Price Realized: $ 8,750
?Final Price Realized includes Buyer’s Premium added to Hammer Price
Estimate: $ 6,000 - $ 9,000
(PANAMA.) Papers of Hartley Rowe, an electrical engineer on the Panama Canal project. 262 items (1 linear foot), including: 205 letters from Rowe to his future wife Inez Oswald, 1904-08 * 2 letters to Rowe * 18 technical documents on the canal construction, mostly typescripts and carbons dated 1910-19 * 20 photographs * and 17 pieces of printed ephemera; condition generally strong. Vp, 1904-19

Additional Details

Hartley Rowe (1882-1966) was an Indiana-born electrical engineer. Shortly after graduating from Purdue, he began work on the Panama Canal project. The heart of this collection is an extensive run of 205 letters from Rowe to his hometown sweetheart Inez Oswald; they were married in June 1908. The first 38 letters were written during his senior year at Purdue, and then resume with his arrival in Panama in November 1904, just a few months after the United States took control of the Canal Zone. Rowe did not immediately embrace the Panamanian people, complaining that "an American can't stand the climate here and do hard manual labor . . . so the commission is compelled to use this labor" (27 November 1904).
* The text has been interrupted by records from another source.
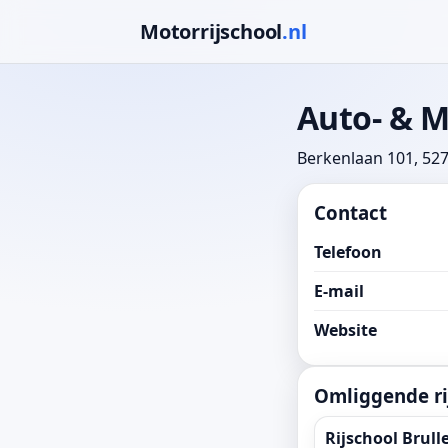
Motorrijschool
.nl
Auto- & M
Berkenlaan 101, 527
Contact
Telefoon
E-mail
Website
Omliggende ri
Rijschool Brul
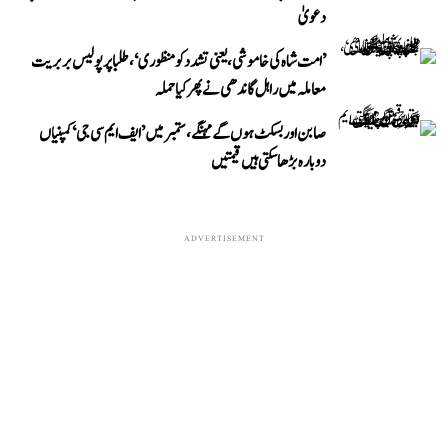
دعویٰ
’امت شاہ کی خاموشی، یعنی تشدد کو منظوری‘، طلبا پر پولیس بربریت
معاملہ میں راہل گاندھی نے پھر کیا حملہ
صابن اور بسکٹ ہوں گے مہنگے، ستمبر میں ’ایف ایم سی جی‘ کمپنیاں
دوبارہ بڑھا سکتی ہیں قیمتیں
ADVERTISEMENT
He was initially hired as a general engineer, and reported his first project with pride: "I am to be placed in charge of some concrete work on the pipe line that runs to Panama from [Rio Grande]" (4 December 1904).
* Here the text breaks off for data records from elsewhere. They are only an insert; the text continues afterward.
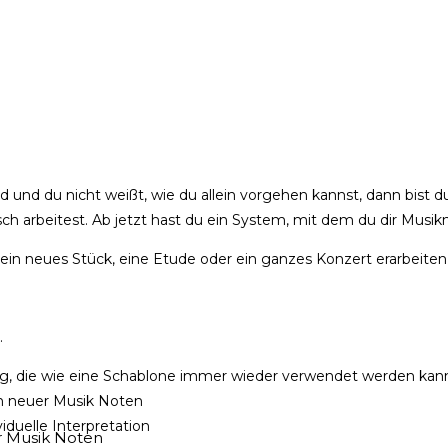
 und du nicht weißt, wie du allein vorgehen kannst, dann bist 
ch arbeitest. Ab jetzt hast du ein System, mit dem du dir Musikn
st ein neues Stück, eine Etude oder ein ganzes Konzert erarbeiten
.
ügung, die wie eine Schablone immer wieder verwendet werden kan
n neuer Musik Noten
iduelle Interpretation
r Musik Noten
The following month, Rowe resigned his post with the Canal Commission and signed on as an electrical engineer with the Panama Rail Road (8 January 1905). He became superintendent of a power plant in the La Boca neighborhood of Panama City (22 January 1905), moving to Colon on 26 August 1905, and back to La Boca on 12 December 1906. Disease was a constant threat. During a yellow fever outbreak, Rowe reports, "one fellow who died had just been on the isthmus three or four days. I talked with him the day he landed here and he had great hopes of making a pile of money working at his trade and never got to do a day's work before he was taken sick. . . . If the patient dies it is pronounced yellow fever, and if he lives it is only another case of malaria" (19 March 1905). Shortly after a visit home, he wrote "my old friend malaria is visiting me again. Just think, only back three weeks and then have the fever already" (8 August 1907).
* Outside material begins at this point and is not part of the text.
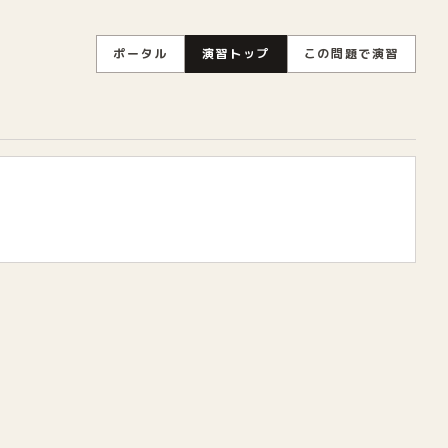
ポータル
演習トップ
この問題で演習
In addition to the letters, the collection includes 20 professional mounted photographs of the Canal Zone, and 18 reports and memoranda, most of them dating from the 1910s. One highlight is a typescript by Richard H. Whitehead titled "Hydraulics of the Locks of the Panama Canal" dated 1914, and inscribed to Rowe by the author. Another report from 1918 is titled "Power Supply for Cities of Colon and Panama."
Rowe was appointed resident engineer of the Canal Commission's Building Division before his return to the United States in 1919. He later became a vice president of the United Fruit Company and then served on the Atomic Energy Commission in 1946 when it deliberated on the hydrogen bomb. This archive doesn't delve into nuclear physics, but it offers a close and personal view of perhaps the greatest engineering feat of the early twentieth century.